From what I know about XML, it is supposed to be eXtensible, with different bodies defining their own namespaces, all of which can live together in a single document. I suspect itunes is one such namespace that Apple defined when integrating podcasts into iTunes (adding things like images, descriptions, etc.).

Historical matters

Now to that great bastion of knowledge: Wikipedia! The Wikipedia page for RSS has a good overview of the format, and importantly, how it has evolved. I see that there are two family trees: the 1.x “RDF” branch, which sounds like it emerged from the broader semantic-web movement (fun!), and the 2.x “UserLand” branch, a supposedly simplified version initially advocated for by the author of a popular RSS reader. The RDF/1.0 branch is older (predictably), and apparently RSS originally stood for “RDF Site Summary”.

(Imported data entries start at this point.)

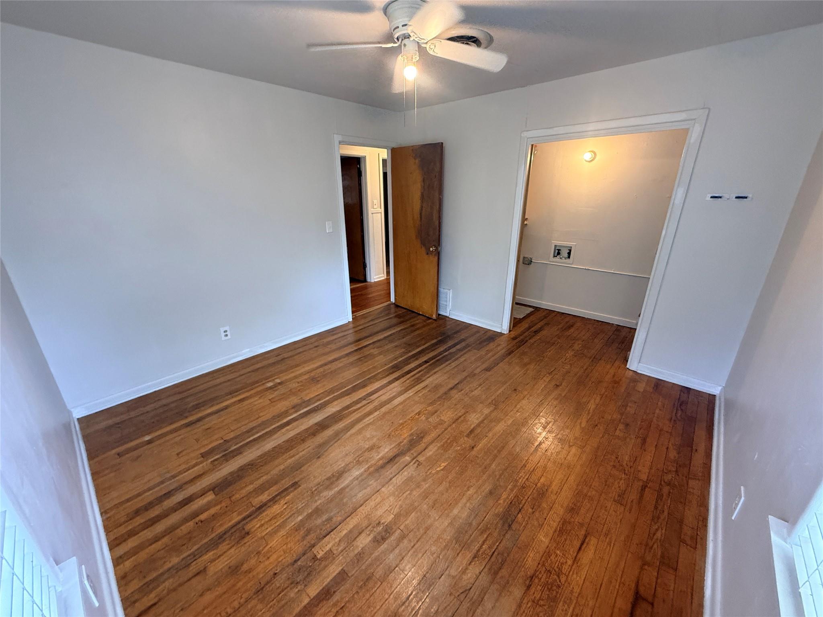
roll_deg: +0.2
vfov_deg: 85.7
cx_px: 412
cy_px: 308
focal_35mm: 14
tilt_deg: -20.5
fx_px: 333
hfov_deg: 102.1
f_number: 2.2
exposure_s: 1/60
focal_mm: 2.22
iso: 320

There’s an interesting story about accidental standards-capture (if that’s the term), where UserLand was so popular that its behaviour (eg. allowing HTML embeds) became a defacto standard. Reminds me of Mastodon, in a way. RSS and all.

Per a rather ancient survey, it sounds like the UserLand/2.x branch is more popular, but doesn’t fully dominate the landscape. I am also sympathetic to a lot of the semantic web’s goals, so I wouldn’t want to exclude it anyway. It was nice of them to keep off each others’ toes with the version numbers.

I also happen to know that Atom is a thing, supposedly an even simpler standard. The feed I’m testing with contains exactly one tag in the atom namespace. Maybe it is just an additional schema you can add to other RSS documents?

Well, that’s all the time I have today. Tomorrow, we read the specs! Or at least get a conceptual overview.